11 Sur le fond, la requérante répète en substance les arguments qu'elle a avancés devant le Tribunal. Elle rappelle avant tout que l'accord EEE serait applicable sans exception depuis le 1er janvier 1994 et, partant, antérieurement à la lettre du 10 mars 1994. Selon elle, l'avis d'appel d'offres publié le 9 juillet 1993 donnait par conséquent lieu, à partir du 1er janvier 1994, à une discrimination qui n'était plus permise au détriment des États signataires de l'accord EEE, discrimination qui devait donc, en vertu de l'article 4 de l'accord, être éliminée.
En toute hypothèse, d'après Geotronics, l'accord EEE devrait s'appliquer rétroactivement en l'espèce, dans la mesure où le contexte juridique de l'avis d'appel d'offres, bien que fixé avant l'entrée en vigueur de l'accord, était appelé à produire des effets à un moment postérieur au 1er janvier 1994.

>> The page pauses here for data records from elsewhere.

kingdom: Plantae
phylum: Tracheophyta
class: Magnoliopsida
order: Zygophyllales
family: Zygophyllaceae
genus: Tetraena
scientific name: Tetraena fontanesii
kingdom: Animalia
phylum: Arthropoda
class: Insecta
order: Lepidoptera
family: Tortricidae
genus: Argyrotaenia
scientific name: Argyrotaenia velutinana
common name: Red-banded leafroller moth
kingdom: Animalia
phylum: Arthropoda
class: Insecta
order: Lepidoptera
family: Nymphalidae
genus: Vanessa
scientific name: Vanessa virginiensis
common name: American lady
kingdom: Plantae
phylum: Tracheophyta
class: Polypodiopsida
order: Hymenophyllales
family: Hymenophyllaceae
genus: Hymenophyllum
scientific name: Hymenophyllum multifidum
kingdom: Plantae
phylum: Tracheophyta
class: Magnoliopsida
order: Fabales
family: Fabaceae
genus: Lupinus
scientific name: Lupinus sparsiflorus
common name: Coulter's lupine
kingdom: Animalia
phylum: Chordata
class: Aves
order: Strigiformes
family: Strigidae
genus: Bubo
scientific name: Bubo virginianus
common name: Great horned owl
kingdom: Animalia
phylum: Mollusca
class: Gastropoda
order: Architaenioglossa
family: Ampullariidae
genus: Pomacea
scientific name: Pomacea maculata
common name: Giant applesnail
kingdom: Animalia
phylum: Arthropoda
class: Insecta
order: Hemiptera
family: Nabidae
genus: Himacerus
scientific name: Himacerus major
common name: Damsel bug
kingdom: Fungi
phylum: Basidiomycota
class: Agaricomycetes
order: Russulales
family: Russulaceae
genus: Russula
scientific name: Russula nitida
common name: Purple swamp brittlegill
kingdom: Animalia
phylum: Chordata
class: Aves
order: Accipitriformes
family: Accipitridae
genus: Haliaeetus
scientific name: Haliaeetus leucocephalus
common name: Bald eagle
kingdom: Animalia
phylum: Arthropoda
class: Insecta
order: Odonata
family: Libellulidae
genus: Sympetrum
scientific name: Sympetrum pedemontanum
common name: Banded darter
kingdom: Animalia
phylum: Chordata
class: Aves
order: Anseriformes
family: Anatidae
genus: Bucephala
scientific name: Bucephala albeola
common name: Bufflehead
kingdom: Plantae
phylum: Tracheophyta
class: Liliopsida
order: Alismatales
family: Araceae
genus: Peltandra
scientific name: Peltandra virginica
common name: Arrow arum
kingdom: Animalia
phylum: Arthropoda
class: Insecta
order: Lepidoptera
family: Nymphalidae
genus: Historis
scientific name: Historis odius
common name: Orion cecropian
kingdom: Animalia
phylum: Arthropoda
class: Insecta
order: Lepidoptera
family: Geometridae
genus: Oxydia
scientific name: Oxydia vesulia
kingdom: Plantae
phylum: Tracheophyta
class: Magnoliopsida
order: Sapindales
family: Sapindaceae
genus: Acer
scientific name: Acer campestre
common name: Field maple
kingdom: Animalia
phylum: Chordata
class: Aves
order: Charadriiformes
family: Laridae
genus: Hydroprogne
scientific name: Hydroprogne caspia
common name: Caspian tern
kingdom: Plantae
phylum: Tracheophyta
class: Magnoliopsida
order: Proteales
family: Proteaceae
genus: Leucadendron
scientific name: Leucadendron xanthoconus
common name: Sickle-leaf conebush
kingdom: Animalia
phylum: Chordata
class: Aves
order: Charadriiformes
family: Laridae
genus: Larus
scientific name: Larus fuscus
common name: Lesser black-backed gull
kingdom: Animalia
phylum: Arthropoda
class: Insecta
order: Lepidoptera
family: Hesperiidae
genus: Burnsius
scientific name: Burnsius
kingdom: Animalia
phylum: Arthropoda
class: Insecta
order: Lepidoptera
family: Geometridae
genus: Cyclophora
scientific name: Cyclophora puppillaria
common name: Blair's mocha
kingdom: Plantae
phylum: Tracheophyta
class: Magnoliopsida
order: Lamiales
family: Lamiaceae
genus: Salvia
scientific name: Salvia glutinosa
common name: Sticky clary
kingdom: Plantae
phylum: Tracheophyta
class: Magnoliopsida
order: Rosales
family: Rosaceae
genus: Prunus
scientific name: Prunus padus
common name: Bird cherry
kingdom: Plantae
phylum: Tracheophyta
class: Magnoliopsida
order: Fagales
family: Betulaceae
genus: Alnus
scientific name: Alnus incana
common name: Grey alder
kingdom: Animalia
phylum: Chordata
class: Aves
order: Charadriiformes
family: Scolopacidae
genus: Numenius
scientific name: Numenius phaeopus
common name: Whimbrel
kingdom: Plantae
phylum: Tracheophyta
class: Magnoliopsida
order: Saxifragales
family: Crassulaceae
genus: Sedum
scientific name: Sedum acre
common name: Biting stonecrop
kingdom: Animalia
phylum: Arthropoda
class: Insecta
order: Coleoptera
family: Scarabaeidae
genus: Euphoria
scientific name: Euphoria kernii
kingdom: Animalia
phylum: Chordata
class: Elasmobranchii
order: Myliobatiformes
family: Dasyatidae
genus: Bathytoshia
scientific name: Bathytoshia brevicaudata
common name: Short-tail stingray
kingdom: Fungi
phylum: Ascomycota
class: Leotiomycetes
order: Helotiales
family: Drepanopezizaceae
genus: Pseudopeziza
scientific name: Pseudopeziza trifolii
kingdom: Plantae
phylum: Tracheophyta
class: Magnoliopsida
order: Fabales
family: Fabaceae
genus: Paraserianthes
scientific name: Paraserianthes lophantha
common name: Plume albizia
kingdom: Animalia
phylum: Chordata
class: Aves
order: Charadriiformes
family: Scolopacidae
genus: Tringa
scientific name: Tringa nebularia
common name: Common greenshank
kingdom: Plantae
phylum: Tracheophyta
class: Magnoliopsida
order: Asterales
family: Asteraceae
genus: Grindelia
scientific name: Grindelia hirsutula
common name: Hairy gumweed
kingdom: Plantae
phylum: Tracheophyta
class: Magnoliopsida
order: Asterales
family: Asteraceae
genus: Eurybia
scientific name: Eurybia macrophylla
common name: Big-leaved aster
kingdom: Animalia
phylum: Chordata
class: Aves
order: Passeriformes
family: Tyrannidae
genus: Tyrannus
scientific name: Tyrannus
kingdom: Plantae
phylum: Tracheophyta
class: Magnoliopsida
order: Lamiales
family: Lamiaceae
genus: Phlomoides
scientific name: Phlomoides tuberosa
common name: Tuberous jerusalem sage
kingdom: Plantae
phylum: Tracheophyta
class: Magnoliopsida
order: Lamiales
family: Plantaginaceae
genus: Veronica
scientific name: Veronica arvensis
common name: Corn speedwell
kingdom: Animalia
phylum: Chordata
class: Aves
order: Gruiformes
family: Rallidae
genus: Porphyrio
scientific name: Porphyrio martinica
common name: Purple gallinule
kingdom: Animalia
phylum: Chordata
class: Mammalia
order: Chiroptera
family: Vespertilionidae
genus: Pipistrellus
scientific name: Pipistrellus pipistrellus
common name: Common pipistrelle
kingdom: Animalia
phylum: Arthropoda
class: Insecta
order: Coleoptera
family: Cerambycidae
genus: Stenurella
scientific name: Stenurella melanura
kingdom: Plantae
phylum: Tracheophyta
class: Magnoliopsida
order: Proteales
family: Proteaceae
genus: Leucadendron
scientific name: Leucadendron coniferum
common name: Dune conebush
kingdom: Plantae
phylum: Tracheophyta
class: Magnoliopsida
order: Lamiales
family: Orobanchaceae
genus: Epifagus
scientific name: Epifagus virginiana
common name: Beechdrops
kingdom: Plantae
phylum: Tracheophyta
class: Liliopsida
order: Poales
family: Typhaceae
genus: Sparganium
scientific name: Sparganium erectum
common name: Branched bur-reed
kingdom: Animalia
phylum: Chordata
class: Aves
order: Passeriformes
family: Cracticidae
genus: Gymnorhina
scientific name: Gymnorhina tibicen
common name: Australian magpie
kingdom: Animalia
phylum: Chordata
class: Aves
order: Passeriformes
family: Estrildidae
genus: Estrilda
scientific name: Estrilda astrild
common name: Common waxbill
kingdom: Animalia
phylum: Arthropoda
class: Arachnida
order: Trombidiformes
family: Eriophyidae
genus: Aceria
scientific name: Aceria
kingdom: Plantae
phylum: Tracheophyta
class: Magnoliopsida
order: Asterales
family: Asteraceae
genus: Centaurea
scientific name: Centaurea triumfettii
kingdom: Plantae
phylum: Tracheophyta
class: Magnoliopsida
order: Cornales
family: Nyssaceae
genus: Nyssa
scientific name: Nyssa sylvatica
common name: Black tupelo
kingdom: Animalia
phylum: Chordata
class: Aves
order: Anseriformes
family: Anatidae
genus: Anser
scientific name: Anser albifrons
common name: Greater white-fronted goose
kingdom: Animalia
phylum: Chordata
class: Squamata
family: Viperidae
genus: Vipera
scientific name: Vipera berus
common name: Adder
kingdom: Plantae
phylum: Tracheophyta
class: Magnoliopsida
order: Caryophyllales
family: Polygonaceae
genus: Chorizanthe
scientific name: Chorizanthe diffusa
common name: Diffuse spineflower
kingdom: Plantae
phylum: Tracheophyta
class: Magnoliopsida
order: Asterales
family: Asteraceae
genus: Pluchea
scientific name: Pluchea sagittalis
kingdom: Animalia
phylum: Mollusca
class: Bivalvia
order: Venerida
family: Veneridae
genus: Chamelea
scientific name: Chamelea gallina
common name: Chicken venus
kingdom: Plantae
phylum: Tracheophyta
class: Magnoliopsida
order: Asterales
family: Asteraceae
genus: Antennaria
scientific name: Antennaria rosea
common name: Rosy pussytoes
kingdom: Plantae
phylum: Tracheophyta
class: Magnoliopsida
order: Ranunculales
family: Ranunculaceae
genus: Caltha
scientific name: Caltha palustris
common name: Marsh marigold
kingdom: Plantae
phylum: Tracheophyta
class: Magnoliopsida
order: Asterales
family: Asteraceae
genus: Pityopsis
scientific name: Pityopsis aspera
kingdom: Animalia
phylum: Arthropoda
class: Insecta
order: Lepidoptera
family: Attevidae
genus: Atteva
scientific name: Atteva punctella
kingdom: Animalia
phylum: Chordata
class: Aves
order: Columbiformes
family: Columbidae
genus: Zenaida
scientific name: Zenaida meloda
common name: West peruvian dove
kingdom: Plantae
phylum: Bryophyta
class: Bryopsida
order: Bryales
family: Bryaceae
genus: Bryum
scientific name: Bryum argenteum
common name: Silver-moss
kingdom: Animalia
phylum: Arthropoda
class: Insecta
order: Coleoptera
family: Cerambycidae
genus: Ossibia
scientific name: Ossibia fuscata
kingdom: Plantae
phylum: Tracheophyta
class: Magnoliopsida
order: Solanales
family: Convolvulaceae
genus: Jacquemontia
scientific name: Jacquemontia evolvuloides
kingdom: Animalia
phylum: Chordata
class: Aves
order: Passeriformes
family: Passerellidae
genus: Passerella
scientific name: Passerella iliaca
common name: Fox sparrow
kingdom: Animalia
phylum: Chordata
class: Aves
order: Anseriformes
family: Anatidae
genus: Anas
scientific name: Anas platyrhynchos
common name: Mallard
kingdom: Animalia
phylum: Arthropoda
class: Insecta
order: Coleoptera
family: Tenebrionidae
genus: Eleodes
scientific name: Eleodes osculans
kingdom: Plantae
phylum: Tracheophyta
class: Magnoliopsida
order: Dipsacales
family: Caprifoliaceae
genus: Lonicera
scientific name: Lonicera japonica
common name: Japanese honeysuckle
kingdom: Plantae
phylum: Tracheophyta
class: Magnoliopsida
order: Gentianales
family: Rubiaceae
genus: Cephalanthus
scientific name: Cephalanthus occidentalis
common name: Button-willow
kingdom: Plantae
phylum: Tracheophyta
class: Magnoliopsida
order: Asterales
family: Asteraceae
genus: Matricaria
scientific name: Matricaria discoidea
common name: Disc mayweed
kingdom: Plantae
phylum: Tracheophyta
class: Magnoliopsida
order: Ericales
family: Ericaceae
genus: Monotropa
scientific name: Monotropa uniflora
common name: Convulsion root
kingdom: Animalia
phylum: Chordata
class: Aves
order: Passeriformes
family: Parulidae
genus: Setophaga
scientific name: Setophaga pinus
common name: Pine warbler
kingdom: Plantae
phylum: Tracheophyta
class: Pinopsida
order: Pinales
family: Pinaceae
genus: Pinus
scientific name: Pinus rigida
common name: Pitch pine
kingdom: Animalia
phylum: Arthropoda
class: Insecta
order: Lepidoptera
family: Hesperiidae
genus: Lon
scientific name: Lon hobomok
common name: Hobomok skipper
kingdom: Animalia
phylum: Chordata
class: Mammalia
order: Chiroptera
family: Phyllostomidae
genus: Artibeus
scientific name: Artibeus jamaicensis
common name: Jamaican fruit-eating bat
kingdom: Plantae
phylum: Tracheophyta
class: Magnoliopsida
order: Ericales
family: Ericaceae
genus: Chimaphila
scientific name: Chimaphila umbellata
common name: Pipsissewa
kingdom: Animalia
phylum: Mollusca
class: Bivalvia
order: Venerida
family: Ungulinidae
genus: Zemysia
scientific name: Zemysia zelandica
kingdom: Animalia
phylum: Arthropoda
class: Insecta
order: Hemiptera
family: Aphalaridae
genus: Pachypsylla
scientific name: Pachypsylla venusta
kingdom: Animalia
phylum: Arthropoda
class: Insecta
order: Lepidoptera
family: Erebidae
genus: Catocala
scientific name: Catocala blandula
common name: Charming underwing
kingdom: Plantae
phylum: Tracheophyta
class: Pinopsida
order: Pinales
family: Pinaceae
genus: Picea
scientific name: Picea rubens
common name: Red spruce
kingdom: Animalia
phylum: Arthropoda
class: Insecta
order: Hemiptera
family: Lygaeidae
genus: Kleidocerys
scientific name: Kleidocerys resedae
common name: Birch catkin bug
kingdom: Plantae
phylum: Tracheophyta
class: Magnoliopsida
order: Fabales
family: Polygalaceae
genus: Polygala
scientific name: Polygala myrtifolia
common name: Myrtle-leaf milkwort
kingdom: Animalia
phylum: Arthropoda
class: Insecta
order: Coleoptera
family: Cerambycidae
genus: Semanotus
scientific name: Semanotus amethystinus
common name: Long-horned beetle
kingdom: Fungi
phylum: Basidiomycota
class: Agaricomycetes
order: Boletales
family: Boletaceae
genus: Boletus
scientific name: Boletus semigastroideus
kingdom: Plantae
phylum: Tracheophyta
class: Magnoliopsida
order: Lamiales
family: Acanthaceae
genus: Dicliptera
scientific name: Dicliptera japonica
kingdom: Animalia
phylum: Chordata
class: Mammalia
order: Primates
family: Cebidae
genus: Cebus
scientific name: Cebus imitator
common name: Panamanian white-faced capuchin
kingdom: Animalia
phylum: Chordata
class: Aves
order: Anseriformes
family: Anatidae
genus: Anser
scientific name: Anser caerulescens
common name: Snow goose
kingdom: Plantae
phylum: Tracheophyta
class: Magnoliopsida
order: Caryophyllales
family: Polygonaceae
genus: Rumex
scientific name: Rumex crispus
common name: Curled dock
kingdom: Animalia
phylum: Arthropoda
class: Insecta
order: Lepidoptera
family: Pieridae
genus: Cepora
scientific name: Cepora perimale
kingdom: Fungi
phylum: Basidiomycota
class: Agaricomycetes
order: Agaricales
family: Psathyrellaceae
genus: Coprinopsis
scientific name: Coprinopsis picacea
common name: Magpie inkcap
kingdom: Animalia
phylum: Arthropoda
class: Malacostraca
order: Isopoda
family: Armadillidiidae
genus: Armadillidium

12 A titre subsidiaire, pour le cas où l'irrecevabilité du recours en annulation serait confirmée, la requérante réitère sa demande d'indemnisation, en invoquant, au sens de l'article 215, deuxième alinéa, du traité, la responsabilité extracontractuelle de la Commission, coupable de n'avoir pas appliqué l'accord EEE à la procédure en cause. Elle demande par conséquent que lui soit reconnu le droit à une réparation de 500 400 ECU (montant à majorer des intérêts légaux), à titre d'indemnisation du préjudice subi.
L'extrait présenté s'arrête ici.